## Problems to solve
#1 Copy the post on hometown discounts, beginning at the words "If you read" and stopping after "couple of them.", with "working paper" changed to "research paper".
#2 Answer these questions from the post on hometown discounts:
(a) How much is the rival's contract offer worth in the example?
(b) What contract figure could the team offer in the scenario with a $10 million discount?
(c) What activity does the post say lets anyone see through players' public declarations?
#3 Decide whether each statement agrees with the post on hometown discounts. Answer yes or no, and quote the words from the post that decide it.
(a) Hometown discounts always make it more likely that the team signs the player.
(b) With the $93 million contract, the team still makes a profit.
(c) Teams can be expected to know the exact discount a player will accept.

## Extracted text
..........

If you read the sports media much, you often hear about the concept of a “hometown discount”—when a player signs with his hometown team (or any team with a desirable location to the player) for less money than he could receive elsewhere. Unfortunately, misconceptions regarding the hometown discount run rampant. My latest working paper (more of a research note) dispels a couple of them.
First, we often hear players making public declarations that they will refuse to give a particular team a hometown discount. Sports reporters treat these words as gospel; if the player says it is true, then it must be true! This is absolute nonsense. Anyone who has sat through a round of poker can see right through it. From a financial standpoint, the player clearly benefits if the team offers him a contract without a hometown discount. Thus, even a player who would accept the largest hometown discount in the history of mankind has incentive to pretend like he would accept no hometown discount. There is simply no way to tell whether the player is bluffing or not.
The second misconception is that hometown discounts unequivocally make it more likely that the team will sign the player. In truth, reality is much more complicated than that. Hometown discounts can either help or hurt, depending on the nature of the discount.
Although the paper delves much deeper into this issue (and includes a lot of easy to follow pictures!), I will present an example to explain what I mean. Suppose the hometown team values a player worth $120 million and the player is being offered a $100 million contract from a rival. If no hometown discount exists, the team should be able to sign the player without problem—a contract worth $101 million, for instance, leaves both the hometown team and the player better off than if the player signed with the rival.
Now suppose the team only valued the player worth $95 million. Without a hometown discount, the situation is hopeless; the most the team would be willing to offer is $95 million, but the opposing contract is worth $5 million more. But if the player is willing to offer the hometown team a $10 million discount, then they can reach an agreement. For example, the team could offer a contract worth $93 million. The team still profits for $2 million. Likewise, the player prefers signing with the hometown team, since a $93 million contract with them is functionally worth $103 million after including the hometown benefit, which is more than the $100 million he would receive elsewhere.
This case reflects the traditional notion of the hometown discount—hometown teams can sign hometown players more easily, since the hometown player is willing to accept less money. However, this effect only holds up when the team actually knows how much of a hometown discount the player is willing to receive. This is a ridiculously strong assumption. The team should have a ballpark idea on how much of a discount the player should accept, but to know the exact amount would require actually being in the head of the player.

..........

## Dataset excerpts
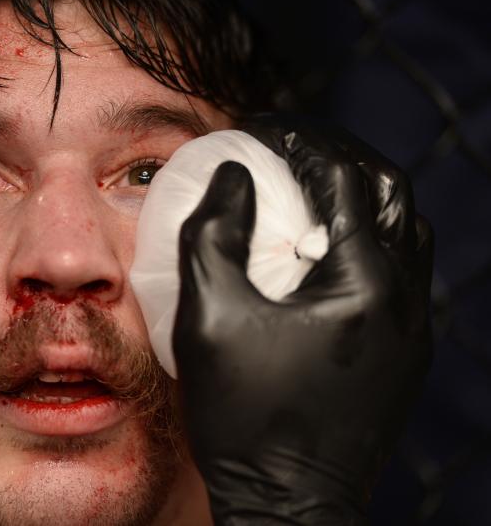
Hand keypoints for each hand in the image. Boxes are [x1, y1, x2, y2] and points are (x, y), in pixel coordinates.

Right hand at [174, 115, 433, 523]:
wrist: (291, 504)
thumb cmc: (245, 419)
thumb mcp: (208, 319)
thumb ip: (213, 234)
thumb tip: (232, 175)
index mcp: (363, 283)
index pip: (343, 176)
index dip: (299, 140)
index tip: (259, 131)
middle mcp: (404, 298)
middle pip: (390, 190)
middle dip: (340, 155)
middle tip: (290, 149)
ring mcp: (412, 327)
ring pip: (405, 228)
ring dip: (361, 195)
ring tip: (309, 191)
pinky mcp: (406, 351)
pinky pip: (401, 269)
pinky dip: (368, 237)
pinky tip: (324, 251)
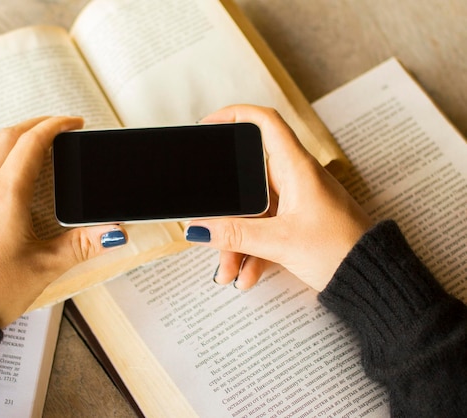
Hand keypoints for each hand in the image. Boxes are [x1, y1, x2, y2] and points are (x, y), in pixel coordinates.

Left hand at [0, 116, 126, 327]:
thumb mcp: (47, 266)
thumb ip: (84, 245)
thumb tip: (115, 232)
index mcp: (6, 197)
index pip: (31, 144)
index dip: (55, 126)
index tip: (74, 122)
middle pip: (7, 137)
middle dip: (35, 124)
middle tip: (59, 127)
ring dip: (9, 136)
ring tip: (30, 141)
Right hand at [185, 105, 371, 290]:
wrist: (371, 279)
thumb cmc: (342, 250)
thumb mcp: (281, 242)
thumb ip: (237, 235)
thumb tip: (201, 228)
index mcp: (296, 168)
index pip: (265, 123)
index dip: (235, 115)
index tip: (208, 126)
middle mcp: (295, 179)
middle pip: (246, 181)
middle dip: (225, 211)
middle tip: (206, 224)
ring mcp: (295, 203)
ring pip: (253, 213)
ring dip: (236, 241)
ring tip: (227, 270)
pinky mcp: (297, 225)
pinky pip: (264, 231)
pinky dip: (251, 252)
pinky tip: (245, 275)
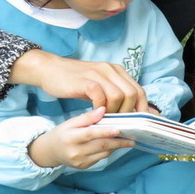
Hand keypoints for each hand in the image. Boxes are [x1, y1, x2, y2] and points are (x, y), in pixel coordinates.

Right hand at [11, 50, 148, 112]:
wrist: (51, 70)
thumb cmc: (77, 81)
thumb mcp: (100, 85)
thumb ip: (116, 94)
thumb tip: (134, 110)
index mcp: (117, 71)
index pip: (139, 90)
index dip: (143, 107)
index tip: (141, 123)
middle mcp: (111, 70)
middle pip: (132, 93)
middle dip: (129, 112)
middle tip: (121, 123)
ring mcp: (99, 74)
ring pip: (119, 95)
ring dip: (115, 111)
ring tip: (108, 119)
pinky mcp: (86, 81)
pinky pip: (100, 96)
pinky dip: (101, 108)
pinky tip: (96, 114)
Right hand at [28, 107, 134, 168]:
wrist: (50, 152)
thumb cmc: (62, 133)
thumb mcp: (71, 122)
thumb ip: (87, 117)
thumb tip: (103, 109)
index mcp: (70, 137)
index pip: (90, 134)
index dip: (105, 132)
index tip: (119, 129)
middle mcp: (75, 152)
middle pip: (100, 145)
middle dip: (118, 141)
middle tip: (132, 135)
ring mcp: (80, 161)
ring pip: (104, 153)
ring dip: (117, 146)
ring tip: (129, 139)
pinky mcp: (85, 166)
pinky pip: (101, 158)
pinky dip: (110, 150)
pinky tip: (117, 144)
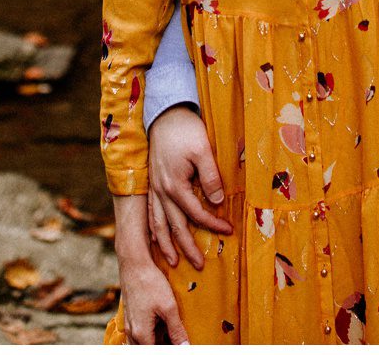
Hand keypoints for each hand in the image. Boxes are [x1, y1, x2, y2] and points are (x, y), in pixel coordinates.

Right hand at [117, 256, 189, 343]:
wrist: (134, 264)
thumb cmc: (150, 283)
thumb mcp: (169, 307)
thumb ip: (177, 330)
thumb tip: (185, 346)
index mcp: (141, 333)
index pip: (156, 352)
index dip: (170, 350)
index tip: (181, 345)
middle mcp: (132, 331)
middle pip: (147, 348)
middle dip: (162, 346)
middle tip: (177, 341)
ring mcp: (129, 323)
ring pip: (141, 343)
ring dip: (155, 341)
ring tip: (169, 336)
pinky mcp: (130, 315)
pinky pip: (138, 333)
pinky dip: (149, 334)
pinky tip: (160, 325)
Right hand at [146, 105, 230, 269]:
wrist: (164, 114)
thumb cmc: (185, 130)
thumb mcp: (203, 150)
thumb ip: (210, 177)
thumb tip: (217, 202)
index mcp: (175, 186)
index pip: (196, 214)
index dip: (213, 224)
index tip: (228, 231)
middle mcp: (161, 191)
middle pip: (174, 226)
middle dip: (186, 247)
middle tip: (198, 265)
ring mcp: (154, 188)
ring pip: (158, 224)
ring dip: (165, 244)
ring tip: (172, 260)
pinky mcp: (151, 183)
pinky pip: (150, 212)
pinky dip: (153, 228)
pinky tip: (155, 237)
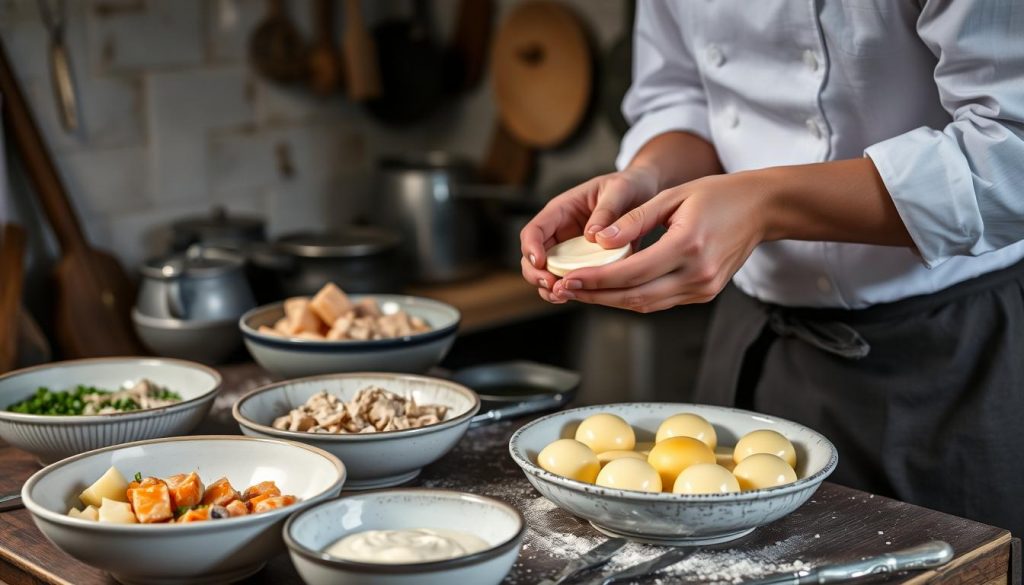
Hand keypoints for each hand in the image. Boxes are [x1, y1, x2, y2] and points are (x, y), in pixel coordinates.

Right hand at [520, 167, 659, 302]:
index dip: (531, 247)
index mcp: (561, 210)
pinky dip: (569, 291)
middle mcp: (560, 232)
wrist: (644, 194)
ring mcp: (570, 250)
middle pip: (532, 256)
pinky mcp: (585, 263)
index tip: (540, 263)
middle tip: (551, 285)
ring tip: (562, 296)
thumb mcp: (619, 190)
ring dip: (549, 287)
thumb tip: (592, 236)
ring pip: (547, 273)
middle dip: (536, 273)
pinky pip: (571, 280)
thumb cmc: (629, 186)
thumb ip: (607, 210)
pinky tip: (578, 296)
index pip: (534, 230)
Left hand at [548, 171, 770, 311]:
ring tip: (579, 292)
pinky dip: (632, 297)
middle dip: (595, 296)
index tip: (567, 279)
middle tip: (563, 290)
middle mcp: (697, 274)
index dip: (595, 280)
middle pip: (634, 297)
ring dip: (610, 301)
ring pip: (646, 305)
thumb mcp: (673, 196)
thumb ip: (634, 220)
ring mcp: (703, 289)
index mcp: (688, 246)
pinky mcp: (704, 294)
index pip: (631, 273)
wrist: (762, 209)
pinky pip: (660, 301)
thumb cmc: (718, 195)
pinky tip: (609, 289)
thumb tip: (598, 240)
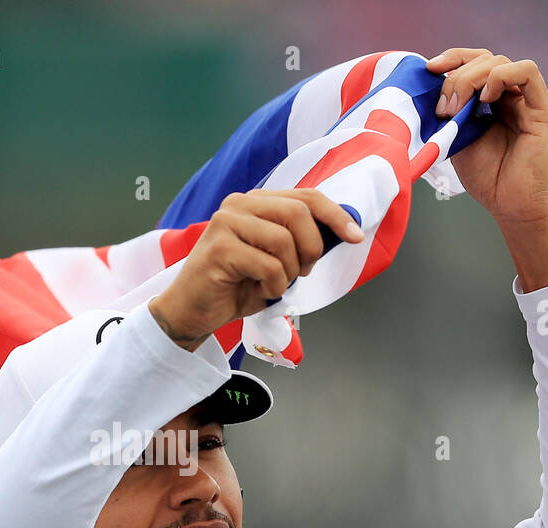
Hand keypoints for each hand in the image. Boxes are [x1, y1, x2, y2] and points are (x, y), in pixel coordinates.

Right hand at [149, 189, 362, 348]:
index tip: (355, 236)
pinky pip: (268, 266)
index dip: (336, 216)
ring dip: (288, 273)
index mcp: (255, 202)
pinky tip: (259, 292)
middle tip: (302, 273)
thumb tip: (340, 233)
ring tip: (272, 285)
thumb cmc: (234, 287)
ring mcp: (226, 223)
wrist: (191, 311)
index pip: (306, 196)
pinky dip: (272, 286)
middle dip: (311, 248)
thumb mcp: (274, 259)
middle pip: (299, 213)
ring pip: (284, 241)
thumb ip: (297, 241)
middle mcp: (238, 204)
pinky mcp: (219, 248)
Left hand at [427, 48, 547, 290]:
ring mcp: (528, 100)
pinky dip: (501, 76)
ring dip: (472, 78)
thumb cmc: (489, 179)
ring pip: (501, 62)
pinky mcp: (543, 108)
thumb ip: (450, 115)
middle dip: (456, 76)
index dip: (451, 59)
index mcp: (491, 100)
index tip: (429, 71)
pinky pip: (528, 72)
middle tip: (443, 107)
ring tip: (458, 108)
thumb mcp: (458, 140)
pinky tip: (487, 98)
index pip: (473, 62)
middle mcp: (511, 95)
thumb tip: (430, 92)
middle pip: (484, 58)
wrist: (513, 207)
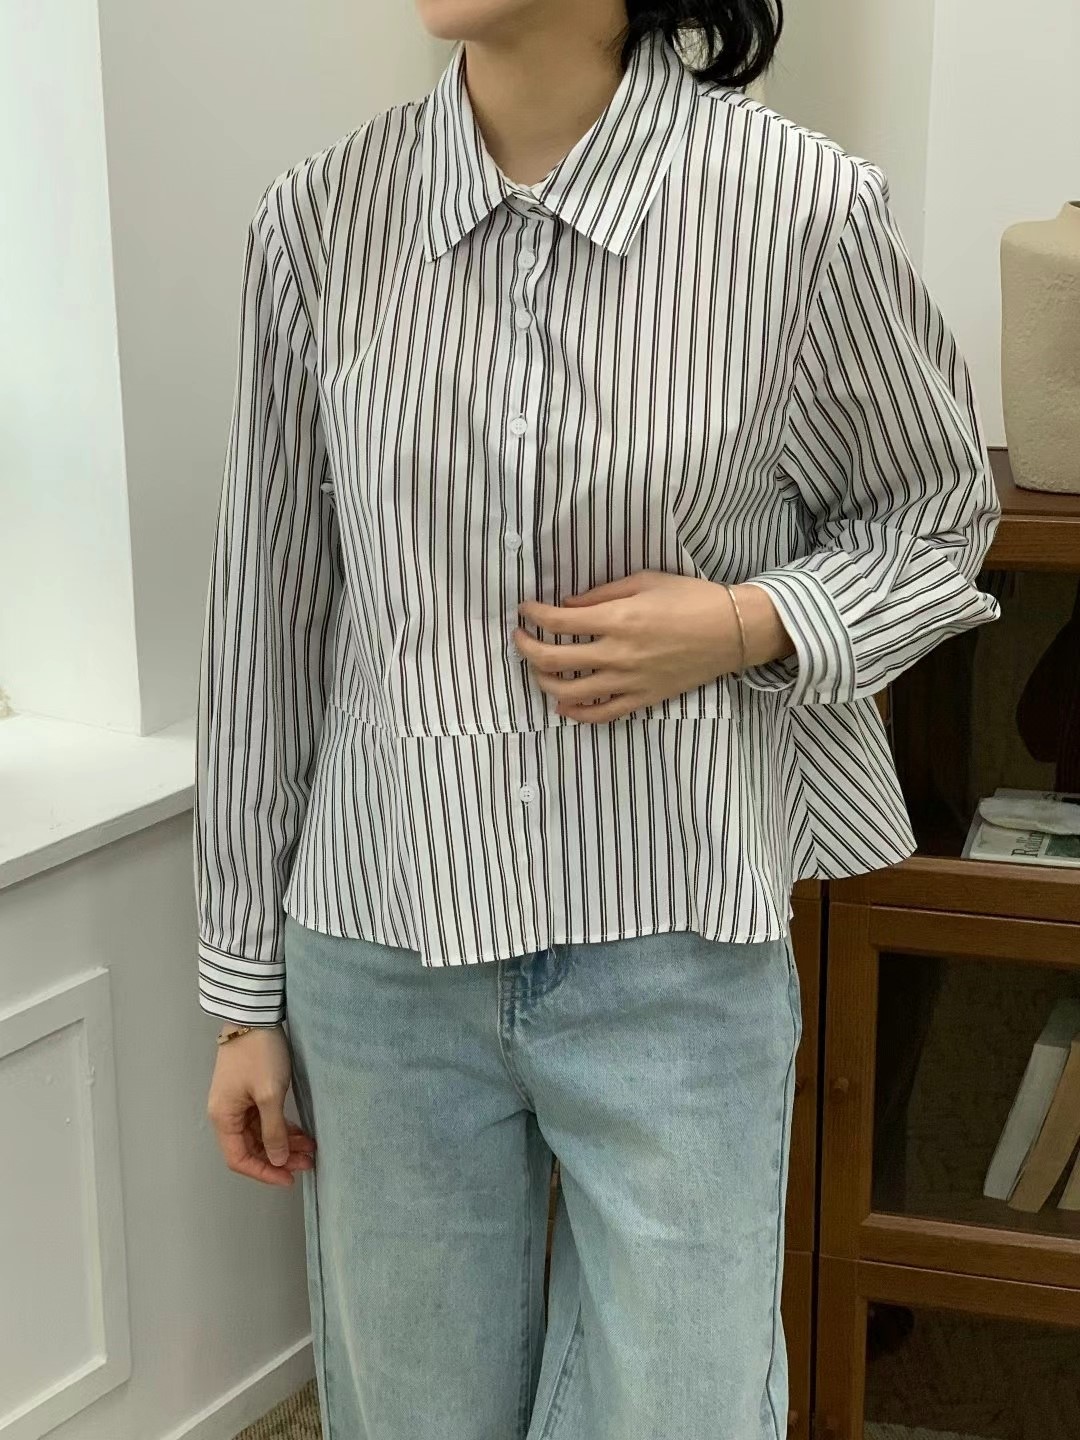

..........

## Answers for the tasks
#1
If you read the sports media much, you often hear about the concept of a “hometown discount”—when a player signs with his hometown team (or any team with a desirable location to the player) for less money than he could receive elsewhere. Unfortunately, misconceptions regarding the hometown discount run rampant. My latest research paper (more of a research note) dispels a couple of them.

#2
(a) $100 million
(b) $93 million
(c) A round of poker

#3
(a) No: "Hometown discounts can either help or hurt, depending on the nature of the discount."
(b) Yes: "The team still profits for $2 million."
(c) No: "to know the exact amount would require actually being in the head of the player."